Il existe beaucoup de moyens de protection, mais la notion de protection au sens large peut s’envisager selon deux points de vue. Lorsqu’il n’y a pas d’attaques, il s’agit d’un ensemble de mesures qui donnent au sujet le sentiment d’être protégé. « Je suis protégé car j’ai pris des mesures de protection ». Néanmoins, personne ne saurait dire s’il se sent protégé à 100%. Nous ne pouvons en effet pas être certain d’avoir pris suffisamment de mesures.

La seconde acception est liée à la confrontation à la réalité, lorsqu’une attaque a eu lieu. Notre sujet peut voir si l’attaque a été contrée, si elle a été stoppée ou bien si ses mesures de protection n’étaient pas suffisantes. Or, en matière de sécurité informatique, lorsqu’il s’agit d’investir dans des outils de protection, on entend le plus souvent dire « ça suffira », autrement dit « pas trop d’investissement, nos mesures suffiront ». L’investissement dans la sécurité n’est pas vu comme une priorité, mais surtout, en fonction des « tendances », tel outil sera considéré comme le « must-have » et tel autre, comme obsolète. C’est ce qui amène certains à dire que l’antivirus n’est plus pertinent, qu’il n’est plus nécessaire, autrement dit, que l’antivirus est mort.

L’ensemble des technologies implémentées dans l’antivirus jouent leur rôle pour des millions de personnes au quotidien. Notamment, mais ce n’est pas tout, celui de détecter et de stopper les malwares d’hier, ceux qui circulent toujours, et qui continuent à infecter des PC. Sans l’antivirus, il y aurait peut-être encore plus de victimes. Au quotidien, l’antivirus détecte et bloque des malwares grâce aux bases de signatures, aux technologies heuristiques et à la protection préventive.

« Les antivirus détectent environ 25% des nouvelles menaces… pas 99% »

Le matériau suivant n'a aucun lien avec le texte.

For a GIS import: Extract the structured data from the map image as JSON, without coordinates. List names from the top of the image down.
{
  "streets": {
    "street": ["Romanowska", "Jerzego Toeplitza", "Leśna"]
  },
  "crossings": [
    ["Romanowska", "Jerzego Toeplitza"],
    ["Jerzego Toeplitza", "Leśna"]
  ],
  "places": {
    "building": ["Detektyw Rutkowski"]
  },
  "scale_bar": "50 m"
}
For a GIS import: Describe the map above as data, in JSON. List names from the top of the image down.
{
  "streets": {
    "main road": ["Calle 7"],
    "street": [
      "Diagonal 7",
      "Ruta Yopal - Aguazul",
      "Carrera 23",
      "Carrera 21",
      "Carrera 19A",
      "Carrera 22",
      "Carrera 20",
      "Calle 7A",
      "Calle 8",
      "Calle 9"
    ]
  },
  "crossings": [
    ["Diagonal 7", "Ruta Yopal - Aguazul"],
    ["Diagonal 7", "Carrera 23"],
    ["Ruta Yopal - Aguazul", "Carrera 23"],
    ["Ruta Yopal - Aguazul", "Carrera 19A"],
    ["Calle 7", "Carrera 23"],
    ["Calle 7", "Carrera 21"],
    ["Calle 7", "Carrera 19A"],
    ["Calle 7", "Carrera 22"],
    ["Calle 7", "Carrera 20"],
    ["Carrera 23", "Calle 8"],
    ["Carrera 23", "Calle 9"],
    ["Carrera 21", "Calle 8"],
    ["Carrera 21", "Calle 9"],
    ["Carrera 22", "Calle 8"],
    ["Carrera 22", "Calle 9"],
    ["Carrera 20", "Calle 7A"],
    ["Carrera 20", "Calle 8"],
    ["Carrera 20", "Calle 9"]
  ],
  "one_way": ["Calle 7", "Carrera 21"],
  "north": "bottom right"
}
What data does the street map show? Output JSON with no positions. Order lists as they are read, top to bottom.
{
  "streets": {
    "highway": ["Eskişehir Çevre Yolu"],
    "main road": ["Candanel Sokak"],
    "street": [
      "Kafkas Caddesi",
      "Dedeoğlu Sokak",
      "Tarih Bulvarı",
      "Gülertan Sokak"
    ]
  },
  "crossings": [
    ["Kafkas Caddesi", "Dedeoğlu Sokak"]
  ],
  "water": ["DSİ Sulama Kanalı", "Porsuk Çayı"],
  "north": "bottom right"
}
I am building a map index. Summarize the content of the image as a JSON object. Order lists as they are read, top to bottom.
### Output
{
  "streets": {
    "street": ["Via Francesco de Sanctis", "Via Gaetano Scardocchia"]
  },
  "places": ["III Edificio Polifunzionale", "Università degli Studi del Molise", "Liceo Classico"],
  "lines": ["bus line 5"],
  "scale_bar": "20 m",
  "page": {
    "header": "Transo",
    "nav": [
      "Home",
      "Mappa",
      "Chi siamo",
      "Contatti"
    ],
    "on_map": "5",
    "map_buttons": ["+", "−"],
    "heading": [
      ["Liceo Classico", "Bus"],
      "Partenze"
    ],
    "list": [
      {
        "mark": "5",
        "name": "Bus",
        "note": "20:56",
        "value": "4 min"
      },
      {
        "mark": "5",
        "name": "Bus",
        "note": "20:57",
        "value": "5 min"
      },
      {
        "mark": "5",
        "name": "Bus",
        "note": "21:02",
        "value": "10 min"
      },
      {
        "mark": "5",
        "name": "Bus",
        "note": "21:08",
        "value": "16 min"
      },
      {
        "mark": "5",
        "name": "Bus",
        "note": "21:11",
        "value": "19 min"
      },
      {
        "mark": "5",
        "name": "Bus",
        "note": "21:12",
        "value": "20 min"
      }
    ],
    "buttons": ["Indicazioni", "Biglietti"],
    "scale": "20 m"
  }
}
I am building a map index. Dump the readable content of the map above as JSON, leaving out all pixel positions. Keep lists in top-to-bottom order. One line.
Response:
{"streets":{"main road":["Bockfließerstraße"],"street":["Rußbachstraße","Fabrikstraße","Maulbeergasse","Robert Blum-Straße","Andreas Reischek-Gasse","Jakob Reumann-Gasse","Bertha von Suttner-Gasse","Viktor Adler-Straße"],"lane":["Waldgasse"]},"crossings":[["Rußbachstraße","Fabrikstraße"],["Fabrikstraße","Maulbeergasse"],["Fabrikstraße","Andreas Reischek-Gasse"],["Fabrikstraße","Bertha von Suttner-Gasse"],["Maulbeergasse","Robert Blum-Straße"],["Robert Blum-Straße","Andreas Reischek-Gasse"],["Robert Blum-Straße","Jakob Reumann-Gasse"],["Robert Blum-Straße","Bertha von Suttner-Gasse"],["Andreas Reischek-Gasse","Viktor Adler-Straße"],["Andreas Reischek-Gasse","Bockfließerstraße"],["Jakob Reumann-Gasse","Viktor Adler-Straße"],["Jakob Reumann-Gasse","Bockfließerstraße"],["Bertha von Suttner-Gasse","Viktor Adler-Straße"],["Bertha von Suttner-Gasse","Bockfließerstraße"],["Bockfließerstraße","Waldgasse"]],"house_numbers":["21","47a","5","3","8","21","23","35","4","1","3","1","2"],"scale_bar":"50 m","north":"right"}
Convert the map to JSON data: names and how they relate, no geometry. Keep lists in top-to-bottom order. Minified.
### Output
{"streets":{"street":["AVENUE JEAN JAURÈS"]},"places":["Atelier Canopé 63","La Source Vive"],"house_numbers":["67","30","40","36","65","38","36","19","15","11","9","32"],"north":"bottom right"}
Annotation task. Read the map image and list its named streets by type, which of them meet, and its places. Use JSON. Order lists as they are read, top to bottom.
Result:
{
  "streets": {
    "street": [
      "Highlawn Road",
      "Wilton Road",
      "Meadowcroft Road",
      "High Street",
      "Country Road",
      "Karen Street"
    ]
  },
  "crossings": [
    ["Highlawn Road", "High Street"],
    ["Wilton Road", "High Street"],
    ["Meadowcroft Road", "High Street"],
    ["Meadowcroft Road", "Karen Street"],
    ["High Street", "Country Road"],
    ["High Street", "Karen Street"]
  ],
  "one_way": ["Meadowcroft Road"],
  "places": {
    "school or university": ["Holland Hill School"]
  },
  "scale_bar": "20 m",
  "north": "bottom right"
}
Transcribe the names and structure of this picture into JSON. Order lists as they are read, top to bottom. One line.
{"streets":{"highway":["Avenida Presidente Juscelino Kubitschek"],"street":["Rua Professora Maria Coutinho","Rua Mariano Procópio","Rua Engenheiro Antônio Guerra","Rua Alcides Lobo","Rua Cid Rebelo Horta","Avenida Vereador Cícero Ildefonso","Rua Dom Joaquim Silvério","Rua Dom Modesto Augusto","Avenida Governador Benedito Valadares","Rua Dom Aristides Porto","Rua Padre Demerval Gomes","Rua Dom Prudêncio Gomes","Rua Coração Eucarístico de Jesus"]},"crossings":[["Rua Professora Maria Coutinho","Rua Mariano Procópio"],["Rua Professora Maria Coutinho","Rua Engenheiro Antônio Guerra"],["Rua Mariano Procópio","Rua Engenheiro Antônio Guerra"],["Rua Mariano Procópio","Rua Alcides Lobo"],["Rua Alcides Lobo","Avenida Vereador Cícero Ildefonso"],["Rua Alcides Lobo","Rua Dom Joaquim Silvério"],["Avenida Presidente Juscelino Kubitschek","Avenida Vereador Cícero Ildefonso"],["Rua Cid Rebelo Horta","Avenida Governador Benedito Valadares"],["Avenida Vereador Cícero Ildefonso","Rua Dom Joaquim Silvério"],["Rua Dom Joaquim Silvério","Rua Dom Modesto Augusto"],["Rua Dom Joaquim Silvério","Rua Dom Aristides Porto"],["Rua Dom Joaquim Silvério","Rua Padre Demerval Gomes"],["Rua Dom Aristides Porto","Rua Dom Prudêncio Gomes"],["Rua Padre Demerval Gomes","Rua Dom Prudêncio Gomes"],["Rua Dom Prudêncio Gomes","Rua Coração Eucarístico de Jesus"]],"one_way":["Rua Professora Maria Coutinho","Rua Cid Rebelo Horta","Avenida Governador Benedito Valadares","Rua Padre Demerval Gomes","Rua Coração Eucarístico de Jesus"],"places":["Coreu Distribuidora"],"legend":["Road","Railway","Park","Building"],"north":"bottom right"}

Cette idée de la mort de l’antivirus vient peut-être du fait que le taux de détection des malwares diminue. Les éditeurs d’antivirus affirment depuis plusieurs années : « Nous parvenons à détecter environ 25% des nouvelles menaces ». C’est pourquoi de nouvelles technologies préventives ont été développées.

Les tests qui montrent un taux de détection de 99% sont mensongersEt ces tests ont contribué à répandre l’idée que les antivirus ne servent à rien parce que les éditeurs mentent aux utilisateurs. Alors qu’il faut comprendre que ce taux de détection de 25% peut être suffisant dans certains cas et surtout que l’industrie cybercriminelle a tellement évolué qu’à chaque fois qu’un nouveau malware circule, les pirates ont pris beaucoup de mesures pour éviter qu’il soit détecté, au moins pendant les premières heures. Cela a toujours été ainsi.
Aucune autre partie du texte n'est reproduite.